**Study questions**
1. In the text on Milan's tourist tax, how much tourist tax does a 4-star stay in Milan now cost?
2. Please translate this sentence from the text on Milan's tourist tax into Spanish: "The rates are fixed throughout the year."
Start of Given passage
Non-exempt categories include business travelers, conference attendees, leisure tourists, and essentially all standard visitors. Being a frequent visitor or a long-term client of a specific hotel does not exempt you. Having a higher-priced booking does not exempt you. The tax applies universally to the vast majority of non-resident guests.
How This Compares to Other Italian Cities
Milan is mid-to-high among Italian cities. Rome charges €3 to €10 depending on category. Florence charges €3.50 to €8 depending on category. Venice’s system is more complex with added-day fees and the new access fee for day-trippers. Bologna charges €1.50 to €5. Naples charges €1 to €5.
The 2026 Milan increase brings it closer to the top of the range, particularly for higher-category accommodation. A 4-star stay in Milan now costs €10 per person per night in tourist tax, the same as the top bracket in Rome and more than in Florence.
If you are building a multi-city Italy itinerary with several hotel stays, add up the tourist tax as part of your overall budget. It is a small but steady bite across multiple cities, and if you are staying in premium properties, the total can exceed €200 to €300 across a two-week trip.
Frequently Asked Questions
Do short-term rentals (Airbnb, Vrbo) charge tourist tax?
Yes. Short-term rentals in Milan charge tourist tax at the rate corresponding to their accommodation category. The host is legally required to collect it and remit it to the city. Some platforms include it in the booking price; others collect it on arrival. Confirm with your host before booking if it is not clearly displayed.
Can I refuse to pay the tourist tax?
No. The tax is a legal obligation collected by the accommodation on behalf of the city. Refusing to pay it is the same as refusing to pay your room bill. Hotels can pursue collection legally and can also deny future bookings.
Do I need a receipt for the tourist tax?
You can and should request a receipt at check-out that shows the tourist tax as a separate line item. This is useful for expense reports, business travel documentation, and your own records. Hotels issue these automatically on request.
Does the tax increase with Design Week or Fashion Week?
No. The rates are fixed throughout the year. The tax does not surge during peak events, though room rates obviously do. The Salone del Mobile and the fashion weeks dramatically increase hotel prices without changing the tourist-tax rate itself.
Is the tax refundable if I check out early?
You pay for the nights you actually stay. If you check out after two nights of a three-night booking, you pay tourist tax for two nights only. The hotel charges only for the nights you used, subject to their separate room-rate cancellation policy.
The milan tourist tax 2026 is not going to change your decision to visit Milan, but it is worth factoring into your total trip budget. For a typical leisure visit of 2 to 4 nights in a mid-range hotel, you are looking at €30 to €80 in tax on top of your room rate. Budget for it, request a proper receipt, and treat it as part of the city’s infrastructure funding rather than a surprise fee. The trams, metro, cultural institutions, and tourism services it helps fund are exactly what makes Milan worth visiting.
End of Given passage
Start of Supplied records
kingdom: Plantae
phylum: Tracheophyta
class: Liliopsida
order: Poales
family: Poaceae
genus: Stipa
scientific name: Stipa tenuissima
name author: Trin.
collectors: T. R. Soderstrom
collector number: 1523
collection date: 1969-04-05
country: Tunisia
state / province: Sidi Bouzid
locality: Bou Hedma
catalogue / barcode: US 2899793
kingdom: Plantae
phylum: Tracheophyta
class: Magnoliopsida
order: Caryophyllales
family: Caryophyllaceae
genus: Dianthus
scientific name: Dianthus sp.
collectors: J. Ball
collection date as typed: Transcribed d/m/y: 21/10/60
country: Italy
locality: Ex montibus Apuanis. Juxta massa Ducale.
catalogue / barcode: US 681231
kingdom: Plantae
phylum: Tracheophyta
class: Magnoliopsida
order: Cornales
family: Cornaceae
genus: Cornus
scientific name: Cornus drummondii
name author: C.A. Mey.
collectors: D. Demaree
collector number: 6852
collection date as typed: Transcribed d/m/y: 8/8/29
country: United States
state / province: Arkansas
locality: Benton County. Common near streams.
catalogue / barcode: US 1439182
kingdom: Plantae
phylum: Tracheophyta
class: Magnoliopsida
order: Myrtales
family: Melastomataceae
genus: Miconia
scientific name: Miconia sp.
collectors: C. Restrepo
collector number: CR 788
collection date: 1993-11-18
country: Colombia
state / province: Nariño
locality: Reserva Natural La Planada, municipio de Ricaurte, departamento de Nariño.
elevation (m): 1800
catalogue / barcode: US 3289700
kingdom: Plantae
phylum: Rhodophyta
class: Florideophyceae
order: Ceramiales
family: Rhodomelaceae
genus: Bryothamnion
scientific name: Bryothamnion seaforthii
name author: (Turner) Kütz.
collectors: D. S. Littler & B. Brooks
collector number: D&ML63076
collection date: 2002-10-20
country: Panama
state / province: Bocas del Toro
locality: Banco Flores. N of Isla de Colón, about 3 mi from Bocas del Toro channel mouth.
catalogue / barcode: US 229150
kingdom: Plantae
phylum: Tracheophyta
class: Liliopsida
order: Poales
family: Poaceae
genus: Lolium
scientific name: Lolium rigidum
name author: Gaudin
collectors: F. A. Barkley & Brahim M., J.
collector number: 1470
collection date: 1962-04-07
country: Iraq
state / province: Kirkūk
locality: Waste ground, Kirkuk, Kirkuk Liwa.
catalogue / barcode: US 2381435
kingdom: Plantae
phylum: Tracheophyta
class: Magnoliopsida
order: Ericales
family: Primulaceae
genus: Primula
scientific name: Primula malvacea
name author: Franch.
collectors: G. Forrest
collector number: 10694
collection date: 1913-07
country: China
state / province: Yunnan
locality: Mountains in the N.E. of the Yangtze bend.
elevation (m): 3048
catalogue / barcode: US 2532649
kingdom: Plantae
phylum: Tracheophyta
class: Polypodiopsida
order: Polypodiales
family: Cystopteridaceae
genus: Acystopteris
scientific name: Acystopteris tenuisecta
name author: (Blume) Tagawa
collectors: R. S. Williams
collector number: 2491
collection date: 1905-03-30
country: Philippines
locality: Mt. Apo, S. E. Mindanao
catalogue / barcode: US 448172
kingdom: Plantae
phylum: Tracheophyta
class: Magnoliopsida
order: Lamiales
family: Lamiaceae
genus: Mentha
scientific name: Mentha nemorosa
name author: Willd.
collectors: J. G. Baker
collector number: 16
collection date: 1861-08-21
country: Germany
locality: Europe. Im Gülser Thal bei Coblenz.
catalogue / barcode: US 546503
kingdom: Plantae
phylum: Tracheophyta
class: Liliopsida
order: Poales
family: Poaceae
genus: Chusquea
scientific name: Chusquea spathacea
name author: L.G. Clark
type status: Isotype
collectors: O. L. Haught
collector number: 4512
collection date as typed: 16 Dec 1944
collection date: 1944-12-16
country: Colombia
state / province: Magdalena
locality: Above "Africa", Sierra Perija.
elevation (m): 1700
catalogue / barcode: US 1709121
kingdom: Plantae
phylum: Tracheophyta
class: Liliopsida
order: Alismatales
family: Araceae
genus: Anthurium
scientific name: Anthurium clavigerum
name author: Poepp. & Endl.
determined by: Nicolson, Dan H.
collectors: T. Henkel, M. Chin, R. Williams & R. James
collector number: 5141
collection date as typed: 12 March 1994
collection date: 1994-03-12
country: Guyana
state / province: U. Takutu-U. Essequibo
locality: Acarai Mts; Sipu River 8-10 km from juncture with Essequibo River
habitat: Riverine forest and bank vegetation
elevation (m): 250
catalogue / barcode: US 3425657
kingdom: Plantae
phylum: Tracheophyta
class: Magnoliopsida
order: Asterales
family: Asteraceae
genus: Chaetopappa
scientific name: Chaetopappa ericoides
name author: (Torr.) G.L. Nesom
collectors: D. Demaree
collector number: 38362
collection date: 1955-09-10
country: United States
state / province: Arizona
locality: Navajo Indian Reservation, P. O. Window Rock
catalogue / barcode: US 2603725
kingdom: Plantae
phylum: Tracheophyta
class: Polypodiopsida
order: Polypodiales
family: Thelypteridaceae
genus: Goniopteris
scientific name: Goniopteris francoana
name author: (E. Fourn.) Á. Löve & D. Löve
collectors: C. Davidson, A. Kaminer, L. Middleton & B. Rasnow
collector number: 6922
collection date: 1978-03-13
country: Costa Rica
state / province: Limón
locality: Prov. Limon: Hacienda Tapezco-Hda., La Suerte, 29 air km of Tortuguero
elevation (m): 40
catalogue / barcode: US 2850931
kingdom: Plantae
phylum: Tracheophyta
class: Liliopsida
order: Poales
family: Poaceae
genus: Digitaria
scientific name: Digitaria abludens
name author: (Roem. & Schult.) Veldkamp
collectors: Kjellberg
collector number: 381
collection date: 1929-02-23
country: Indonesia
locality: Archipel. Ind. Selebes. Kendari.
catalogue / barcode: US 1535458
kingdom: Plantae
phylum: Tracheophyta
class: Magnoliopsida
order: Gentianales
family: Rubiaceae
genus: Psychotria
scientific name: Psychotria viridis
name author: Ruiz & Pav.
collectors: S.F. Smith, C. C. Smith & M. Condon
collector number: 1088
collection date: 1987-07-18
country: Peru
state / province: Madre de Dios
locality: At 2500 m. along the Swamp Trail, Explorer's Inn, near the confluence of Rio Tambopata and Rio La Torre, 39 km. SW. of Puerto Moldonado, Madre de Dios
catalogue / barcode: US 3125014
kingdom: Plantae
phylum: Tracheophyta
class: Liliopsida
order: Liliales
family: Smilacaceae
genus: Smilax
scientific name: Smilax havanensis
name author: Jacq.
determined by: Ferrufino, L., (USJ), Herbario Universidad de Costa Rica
End of Supplied records
**Responses per task**
1. €10 per person per night.

2. Las tarifas son fijas durante todo el año.